◆ **EXERCISE**
Only the pictures should be dropped; copy the rest of the entries exactly.

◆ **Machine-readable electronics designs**

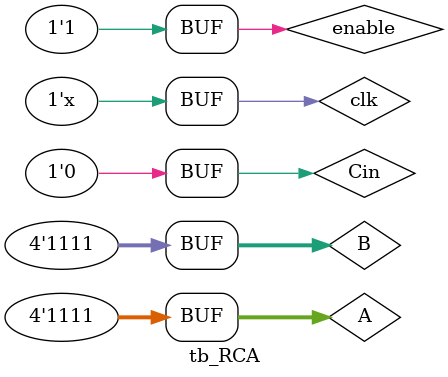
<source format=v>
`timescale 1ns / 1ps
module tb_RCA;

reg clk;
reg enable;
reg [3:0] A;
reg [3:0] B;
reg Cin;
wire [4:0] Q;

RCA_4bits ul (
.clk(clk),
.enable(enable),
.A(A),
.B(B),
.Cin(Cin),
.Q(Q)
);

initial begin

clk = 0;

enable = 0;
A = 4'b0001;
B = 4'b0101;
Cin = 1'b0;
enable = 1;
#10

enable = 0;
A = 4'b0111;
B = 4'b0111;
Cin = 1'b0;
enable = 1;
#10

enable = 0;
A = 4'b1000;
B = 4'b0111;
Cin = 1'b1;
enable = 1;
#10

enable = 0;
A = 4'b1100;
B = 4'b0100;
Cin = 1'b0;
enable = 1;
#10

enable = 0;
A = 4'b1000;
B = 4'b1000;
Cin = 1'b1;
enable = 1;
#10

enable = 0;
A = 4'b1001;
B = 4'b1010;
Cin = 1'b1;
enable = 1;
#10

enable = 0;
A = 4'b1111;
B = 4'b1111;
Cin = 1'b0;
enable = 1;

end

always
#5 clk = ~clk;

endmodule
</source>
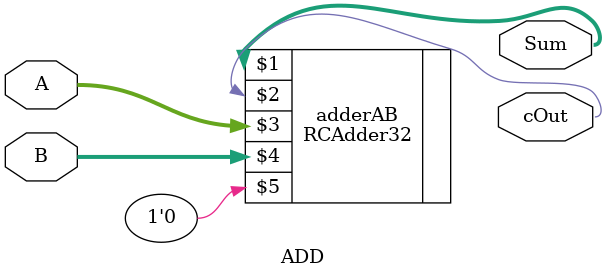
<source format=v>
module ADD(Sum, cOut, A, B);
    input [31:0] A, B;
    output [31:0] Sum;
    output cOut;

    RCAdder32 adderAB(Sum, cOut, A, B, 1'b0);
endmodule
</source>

◆ **WRITTEN RESPONSE**
<source format=v>
`timescale 1ns / 1ps
module tb_RCA;

reg clk;
reg enable;
reg [3:0] A;
reg [3:0] B;
reg Cin;
wire [4:0] Q;

RCA_4bits ul (
.clk(clk),
.enable(enable),
.A(A),
.B(B),
.Cin(Cin),
.Q(Q)
);

initial begin

clk = 0;

enable = 0;
A = 4'b0001;
B = 4'b0101;
Cin = 1'b0;
enable = 1;
#10

enable = 0;
A = 4'b0111;
B = 4'b0111;
Cin = 1'b0;
enable = 1;
#10

enable = 0;
A = 4'b1000;
B = 4'b0111;
Cin = 1'b1;
enable = 1;
#10

enable = 0;
A = 4'b1100;
B = 4'b0100;
Cin = 1'b0;
enable = 1;
#10

enable = 0;
A = 4'b1000;
B = 4'b1000;
Cin = 1'b1;
enable = 1;
#10

enable = 0;
A = 4'b1001;
B = 4'b1010;
Cin = 1'b1;
enable = 1;
#10

enable = 0;
A = 4'b1111;
B = 4'b1111;
Cin = 1'b0;
enable = 1;

end

always
#5 clk = ~clk;

endmodule
</source>
<source format=v>
module ADD(Sum, cOut, A, B);
    input [31:0] A, B;
    output [31:0] Sum;
    output cOut;

    RCAdder32 adderAB(Sum, cOut, A, B, 1'b0);
endmodule
</source>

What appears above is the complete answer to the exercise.